Single-stranded specific DNA and RNA endonuclease.
· Removes protruding ends in duplex DNA resulting in ligatable blunt ends (1).
· Suitable for trimming single-stranded protruding ends of DNA or RNA without degrading the duplex structure (2).
· Used for mapping of transcripts by analyzing the Mung Bean Nuclease-resistant RNA-DNA hybrids (3).
· Digests hairpin structures during cDNA synthesis (4).
· Will not cleave the strand opposite a nick in duplex DNA.
· Requires Zn2+ ions for activity.Unit Definition: One unit is the amount of enzyme required to produce 1 µg of acid-soluble material per minute at 37oC using denatured calf thymus DNA.
Storage Conditions: Store at -20oC.
Storage Buffer: 10 mM Tris-HCl (pH 7.5 at 22oC), 0.1 mM zinc acetate, and 50% (v/v) glycerol.
Reaction Buffer: 30 mM sodium acetate (pH 5.0 at 22oC), 30 mM NaCl, 1 mM ZnCl2.
Note: Also active in Low & Medium Buffers.

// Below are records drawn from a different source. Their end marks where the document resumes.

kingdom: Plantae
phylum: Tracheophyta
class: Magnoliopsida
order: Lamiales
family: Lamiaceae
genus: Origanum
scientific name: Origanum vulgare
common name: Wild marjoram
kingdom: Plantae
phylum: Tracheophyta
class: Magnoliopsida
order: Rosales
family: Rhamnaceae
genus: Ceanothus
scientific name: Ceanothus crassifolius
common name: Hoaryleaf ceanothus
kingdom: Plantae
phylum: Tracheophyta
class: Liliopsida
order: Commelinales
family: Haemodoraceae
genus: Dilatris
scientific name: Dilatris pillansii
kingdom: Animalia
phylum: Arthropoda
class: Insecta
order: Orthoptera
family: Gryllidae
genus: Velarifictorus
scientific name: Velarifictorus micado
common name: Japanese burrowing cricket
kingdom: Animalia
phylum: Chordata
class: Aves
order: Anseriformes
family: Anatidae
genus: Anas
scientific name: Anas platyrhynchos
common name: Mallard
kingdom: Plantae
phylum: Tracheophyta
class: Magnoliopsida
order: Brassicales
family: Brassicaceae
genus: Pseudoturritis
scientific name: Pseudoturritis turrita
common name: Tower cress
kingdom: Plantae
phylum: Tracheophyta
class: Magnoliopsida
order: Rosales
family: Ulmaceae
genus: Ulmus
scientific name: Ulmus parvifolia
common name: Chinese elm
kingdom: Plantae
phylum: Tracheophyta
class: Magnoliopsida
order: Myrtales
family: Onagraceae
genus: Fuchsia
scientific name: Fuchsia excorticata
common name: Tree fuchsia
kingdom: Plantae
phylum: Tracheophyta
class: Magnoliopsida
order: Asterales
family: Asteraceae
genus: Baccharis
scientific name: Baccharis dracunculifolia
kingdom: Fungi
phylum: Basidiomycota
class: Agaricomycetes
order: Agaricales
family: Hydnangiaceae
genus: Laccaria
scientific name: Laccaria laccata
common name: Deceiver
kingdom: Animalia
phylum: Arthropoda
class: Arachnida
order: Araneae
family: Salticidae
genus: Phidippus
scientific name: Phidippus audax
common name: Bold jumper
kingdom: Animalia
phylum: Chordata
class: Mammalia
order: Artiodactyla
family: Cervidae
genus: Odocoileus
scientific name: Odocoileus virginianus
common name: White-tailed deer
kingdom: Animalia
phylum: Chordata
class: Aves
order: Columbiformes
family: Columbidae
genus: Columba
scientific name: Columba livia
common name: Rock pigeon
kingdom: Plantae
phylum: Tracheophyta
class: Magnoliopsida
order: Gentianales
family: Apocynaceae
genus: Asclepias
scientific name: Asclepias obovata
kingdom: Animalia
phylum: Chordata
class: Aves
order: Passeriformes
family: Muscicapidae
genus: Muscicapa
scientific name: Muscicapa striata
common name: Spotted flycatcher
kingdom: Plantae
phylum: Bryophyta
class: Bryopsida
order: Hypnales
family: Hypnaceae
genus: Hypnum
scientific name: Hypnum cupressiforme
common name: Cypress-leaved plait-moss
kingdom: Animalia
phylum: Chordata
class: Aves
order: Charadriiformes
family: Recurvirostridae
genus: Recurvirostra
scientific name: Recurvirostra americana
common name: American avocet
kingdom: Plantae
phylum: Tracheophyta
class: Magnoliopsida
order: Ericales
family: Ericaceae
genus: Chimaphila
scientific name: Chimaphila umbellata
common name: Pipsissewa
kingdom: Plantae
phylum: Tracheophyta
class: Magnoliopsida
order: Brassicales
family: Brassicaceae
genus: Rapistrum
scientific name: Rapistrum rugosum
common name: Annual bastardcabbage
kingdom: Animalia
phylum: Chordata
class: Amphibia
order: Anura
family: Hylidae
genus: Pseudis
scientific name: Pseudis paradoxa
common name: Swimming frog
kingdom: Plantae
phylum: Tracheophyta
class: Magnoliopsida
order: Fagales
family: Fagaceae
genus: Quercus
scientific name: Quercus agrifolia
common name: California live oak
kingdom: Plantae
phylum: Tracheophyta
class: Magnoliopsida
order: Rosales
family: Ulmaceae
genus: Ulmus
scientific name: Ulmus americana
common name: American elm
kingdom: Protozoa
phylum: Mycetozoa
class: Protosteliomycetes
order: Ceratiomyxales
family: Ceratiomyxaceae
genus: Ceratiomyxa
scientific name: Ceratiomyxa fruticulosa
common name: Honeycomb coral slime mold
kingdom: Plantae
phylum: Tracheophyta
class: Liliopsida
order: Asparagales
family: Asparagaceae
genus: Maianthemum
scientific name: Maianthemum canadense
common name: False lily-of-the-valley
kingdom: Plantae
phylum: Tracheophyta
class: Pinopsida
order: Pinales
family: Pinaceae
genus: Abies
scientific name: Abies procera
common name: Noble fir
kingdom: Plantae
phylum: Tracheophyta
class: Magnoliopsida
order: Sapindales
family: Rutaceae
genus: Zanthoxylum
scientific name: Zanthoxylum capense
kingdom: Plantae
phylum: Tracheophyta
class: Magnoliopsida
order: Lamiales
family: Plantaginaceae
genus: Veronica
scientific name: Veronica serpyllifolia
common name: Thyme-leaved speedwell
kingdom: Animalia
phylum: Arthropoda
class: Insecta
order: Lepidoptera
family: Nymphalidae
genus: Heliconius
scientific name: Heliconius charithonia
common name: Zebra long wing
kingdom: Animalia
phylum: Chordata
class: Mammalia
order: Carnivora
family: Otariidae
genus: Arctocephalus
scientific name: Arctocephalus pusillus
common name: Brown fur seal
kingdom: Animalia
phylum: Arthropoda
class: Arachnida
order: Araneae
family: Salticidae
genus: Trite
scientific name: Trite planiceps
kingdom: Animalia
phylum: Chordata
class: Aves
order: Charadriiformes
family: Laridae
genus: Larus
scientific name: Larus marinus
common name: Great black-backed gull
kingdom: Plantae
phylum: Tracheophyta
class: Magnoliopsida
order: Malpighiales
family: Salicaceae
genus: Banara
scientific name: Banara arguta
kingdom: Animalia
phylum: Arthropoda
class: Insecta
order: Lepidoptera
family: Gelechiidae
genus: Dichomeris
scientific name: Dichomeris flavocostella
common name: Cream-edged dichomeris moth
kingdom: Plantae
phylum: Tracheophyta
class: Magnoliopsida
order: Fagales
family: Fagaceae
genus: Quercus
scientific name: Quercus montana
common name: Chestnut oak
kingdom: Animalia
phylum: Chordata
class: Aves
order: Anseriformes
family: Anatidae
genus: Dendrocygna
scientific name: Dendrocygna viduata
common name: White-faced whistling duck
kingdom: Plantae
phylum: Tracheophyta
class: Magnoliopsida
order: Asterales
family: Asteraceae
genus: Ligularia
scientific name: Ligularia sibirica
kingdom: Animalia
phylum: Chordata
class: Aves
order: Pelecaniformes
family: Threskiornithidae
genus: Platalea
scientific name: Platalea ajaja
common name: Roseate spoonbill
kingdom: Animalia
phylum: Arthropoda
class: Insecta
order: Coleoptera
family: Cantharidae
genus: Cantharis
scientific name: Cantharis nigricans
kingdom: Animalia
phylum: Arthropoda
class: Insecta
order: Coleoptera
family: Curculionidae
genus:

Assay Conditions: 30 mM sodium acetate (pH 5.0 at 22oC), 50 mM NaCl, 1 mM ZnCl2, 0.5 mg/ml denatured calf thymus DNA and 5% glycerol. Incubation is at 37oC for 10 min in a reaction volume of 1 ml.
Quality Control: All preparations are assayed for contaminating double-stranded DNase activity.
1. Ardelt, W., and Laskowski, M., Sr. (1971) Biochem. Biophys. Res. Commun. 44, No. 5, 1205-1211.
2. Berk, A.J., and Sharp, P.A. (1977) Cell 12, 721-732.
3. Berk, A.J., and Sharp, P.A. (1978) Proc. Natl. Acad. Sci. U.S.A. 75, 1274-1278.
4. Goodman, H.M. and McDonald, R.J. (1979) Methods Enzymol. 68, 75-90.